An employee stands to receive bigger payout when his/her stock options have a lower exercise price, i.e. stock options are cheap. At the same time, a lower exercise price may signal lower value of the option itself. On the grant date, the stock option recipient should focus on value, and not the amount of potential payout.
Suppose an engineer is considering two compensation packages, each includes 10,000 stock options from Company A and Company B. Companies offer stock options with exercise prices of $0.10 and $1.00, respectively. Which stock option package is more valuable?
Given the very limited information provided to rank-and-file employees, the only reasonable conclusion is that Company B with $1.00 options, offers the substantially better stock option package.
Here’s how this works. The majority of private companies set the option exercise price to the current fair market value of their common stock. The value of an option is dependent on the value of the underlying stock. The simplest, if not the most precise, relationship between the values of the stock and the option is given by so-called Black-Scholes formula.
When the employee receives her $0.10 stock options, she receives the right to purchase Company A common stock, which is currently worth $0.10. A Black-Scholes calculation may produce a stock option value of, say, 30% of the strike price. Thus, the value of Company A’s stock option part of the compensation package is $0.10 x 30% x 10,000 = $300. The same calculation would produce a $3,000 value for Company B’s stock option package.
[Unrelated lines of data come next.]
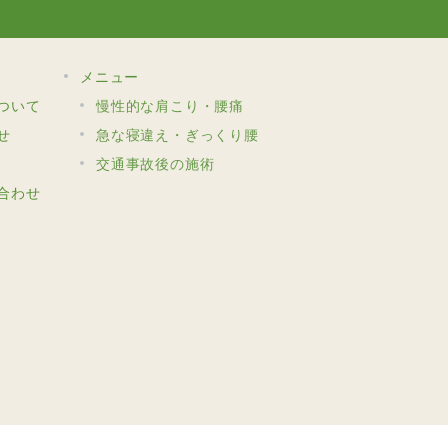
メニュー
ついて
慢性的な肩こり・腰痛
せ
急な寝違え・ぎっくり腰
交通事故後の施術
合わせ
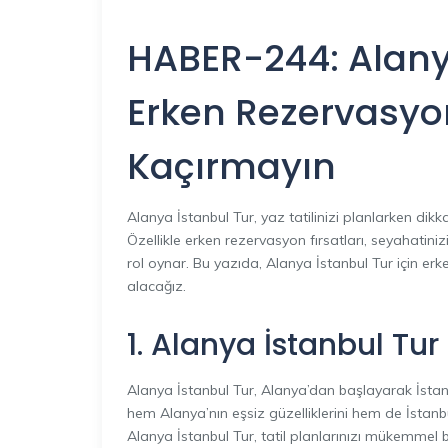
HABER-244: Alany
Erken Rezervasyon
Kaçırmayın
Alanya İstanbul Tur, yaz tatilinizi planlarken dik
Özellikle erken rezervasyon fırsatları, seyahatin
rol oynar. Bu yazıda, Alanya İstanbul Tur için erke
alacağız.
1. Alanya İstanbul Tur
Alanya İstanbul Tur, Alanya’dan başlayarak İstanb
hem Alanya’nın eşsiz güzelliklerini hem de İstanbul
Alanya İstanbul Tur, tatil planlarınızı mükemmel b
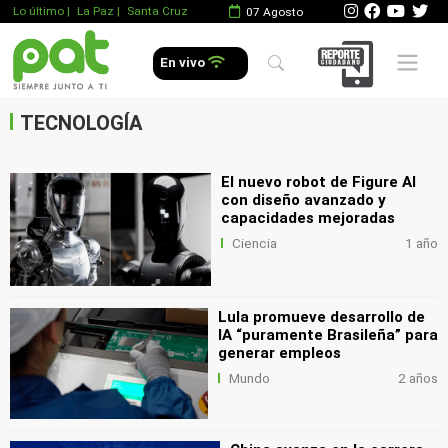
Lo último
|
La Paz |
Santa Cruz
07 Agosto
.
Mobile 
En vivo
.
.
TECNOLOGÍA
El nuevo robot de Figure AI
con diseño avanzado y
capacidades mejoradas
Ciencia
1 año
Lula promueve desarrollo de
IA “puramente Brasileña” para
generar empleos
Mundo
2 años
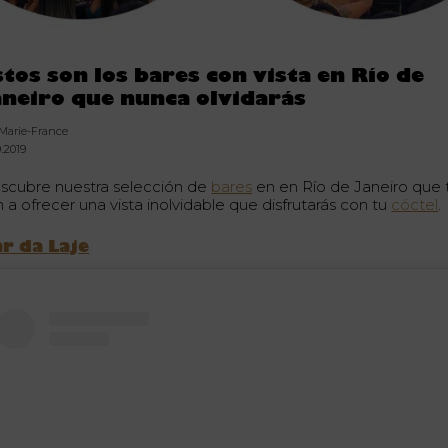
stos son los bares con vista en Río de
aneiro que nunca olvidarás
 Marie-France
9.2019
scubre nuestra selección de
bares
en en Río de Janeiro que 
 a ofrecer una vista inolvidable que disfrutarás con tu
cóctel
.
r da Laje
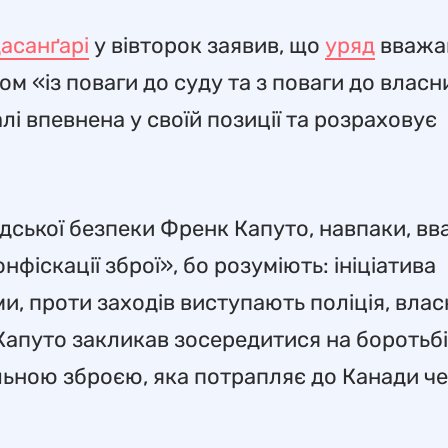
дасанґарі
у вівторок заявив, що
уряд
вважа
м «із поваги до суду та з поваги до власн
лі впевнена у своїй позиції та розраховує
дської безпеки Френк Капуто, навпаки, вв
фіскації зброї», бо розуміють: ініціатива
и, проти заходів виступають поліція, вла
. Капуто закликав зосередитися на боротьбі
ьною зброєю, яка потрапляє до Канади ч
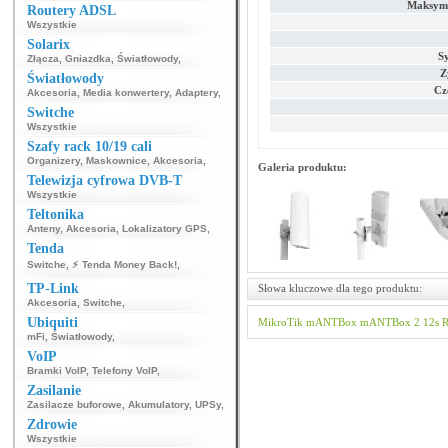
Maksyma
Routery ADSL
Wszystkie
Solarix
S
Złącza
,
Gniazdka
,
Światłowody
,
Z
Światłowody
Cz
Akcesoria
,
Media konwertery
,
Adaptery
,
Switche
Wszystkie
Szafy rack 10/19 cali
Organizery
,
Maskownice
,
Akcesoria
,
Galeria produktu:
Telewizja cyfrowa DVB-T
Wszystkie
Teltonika
Anteny
,
Akcesoria
,
Lokalizatory GPS
,
Tenda
Switche
,
⚡ Tenda Money Back!
,
TP-Link
Słowa kluczowe dla tego produktu:
Akcesoria
,
Switche
,
Ubiquiti
MikroTik
mANTBox
mANTBox 2 12s
R
mFi
,
Światłowody
,
VoIP
Bramki VoIP
,
Telefony VoIP
,
Zasilanie
Zasilacze buforowe
,
Akumulatory
,
UPSy
,
Zdrowie
Wszystkie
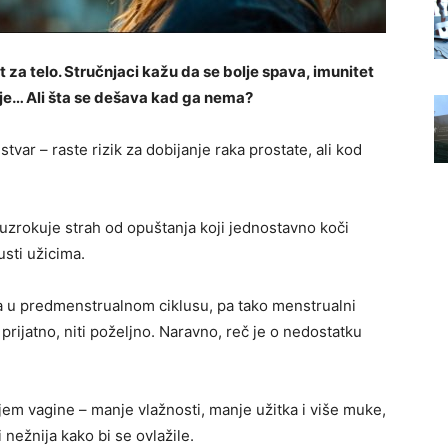
t za telo. Stručnjaci kažu da se bolje spava, imunitet
anje… Ali šta se dešava kad ga nema?
ar – raste rizik za dobijanje raka prostate, ali kod
zrokuje strah od opuštanja koji jednostavno koči
usti užicima.
 u predmenstrualnom ciklusu, pa tako menstrualni
 prijatno, niti poželjno. Naravno, reč je o nedostatku
jem vagine – manje vlažnosti, manje užitka i više muke,
 nežnija kako bi se ovlažile.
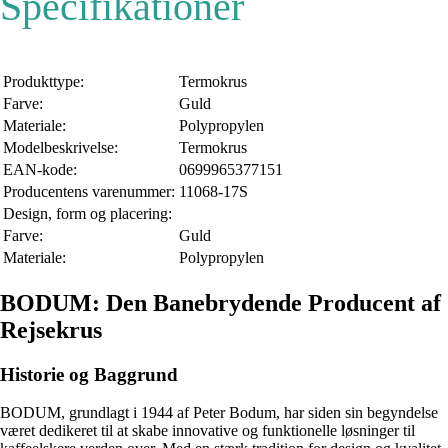
Specifikationer
Produkttype:
Termokrus
Farve:
Guld
Materiale:
Polypropylen
Modelbeskrivelse:
Termokrus
EAN-kode:
0699965377151
Producentens varenummer:
11068-17S
Design, form og placering:
Farve:
Guld
Materiale:
Polypropylen
BODUM: Den Banebrydende Producent af
Rejsekrus
Historie og Baggrund
BODUM, grundlagt i 1944 af Peter Bodum, har siden sin begyndelse
været dedikeret til at skabe innovative og funktionelle løsninger til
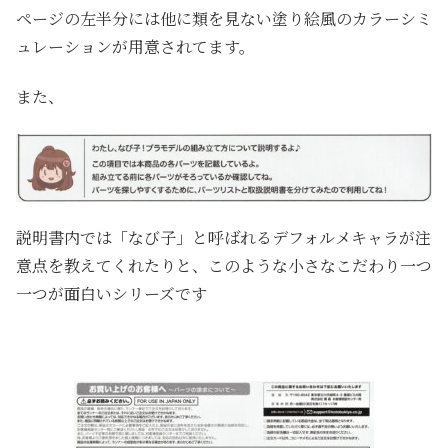
ページの左半分には他に類を見ない塗り絵風のカラーシミ
ュレーションが用意されてます。
また、
説明書内では「なび子」と呼ばれるデフォルメキャラが注
意点を教えてくれたりと、このような小さなこだわり一つ
一つが面白いシリーズです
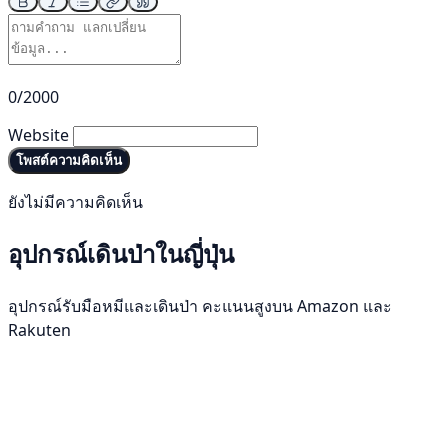
0/2000
Website
โพสต์ความคิดเห็น
ยังไม่มีความคิดเห็น
อุปกรณ์เดินป่าในญี่ปุ่น
อุปกรณ์รับมือหมีและเดินป่า คะแนนสูงบน Amazon และ
Rakuten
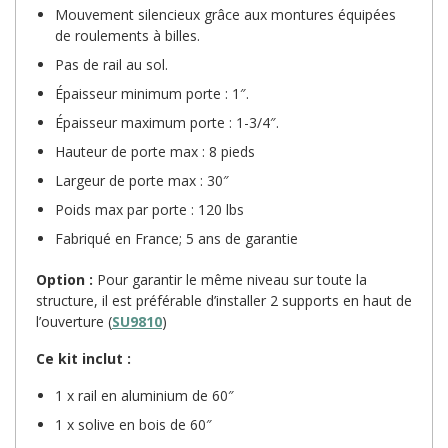
Mouvement silencieux grâce aux montures équipées
de roulements à billes.
Pas de rail au sol.
Épaisseur minimum porte : 1″.
Épaisseur maximum porte : 1-3/4″.
Hauteur de porte max : 8 pieds
Largeur de porte max : 30″
Poids max par porte : 120 lbs
Fabriqué en France; 5 ans de garantie
Option :
Pour garantir le même niveau sur toute la
structure, il est préférable d’installer 2 supports en haut de
l’ouverture (
SU9810
)
Ce kit inclut :
1 x rail en aluminium de 60″
1 x solive en bois de 60″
TRY THIS: Follow this Black-Scholes formula link and run the two calculations:
Calculation A: Set both Stock Price and Exercise Price at $0.10, Time to Maturity at 3 years [this is when you exercise these options], Annual Risk Free Interest Rate at 1.5%, and Annualized Volatility at 100% [this accounts for start-up risk, the more the better]
Calculation B: Set both Stock Price and Exercise Price at $1.00, Time to Maturity at 3 years, Annual Risk Free Interest Rate at 1.5%, and Annualized Volatility at 50%. Note that lower volatility is only appropriate if Company B is actually bigger. However, Company B shares can be more valuable only because there are fewer of them, in which case Company A offer is irreparably inferior
In reality, valuing stock options of private companies can be very difficult. In addition to estimating basic inputs as outlined above, one has to consider the company’s overall capital structure, the timing of various strategic outcomes, and the ability to sell a private company stock. Use our Term Sheet Calculator for more detailed estimation of stock option values.
The virtues of the low exercise price of the option are frequently misunderstood. Stock option recipients are often too focused on the potential payout as the primary indicator of stock option value (e.g. the $0.10 option will pay $9.90 if the stock is sold for $10). In reality, Company A is 10 times less likely to achieve a $10 valuation.
It is more appropriate to think about relative payout after the share of common stock appreciates a fixed percentage. E.g. 20% growth in the stock price will yield $0.02 and $0.20 profit for Company A and Company B, respectively. While smaller companies can grow faster, the relative starting share price is still the greater contributor to the stock option value.
In summary, automatically attributing greater value to cheap stock options is deeply flawed. Thinking that a $0.10 stock option is more valuable than $1.00 one is somewhat similar to thinking that receiving (not buying) a penny stock is better than receiving a share of Apple Corp.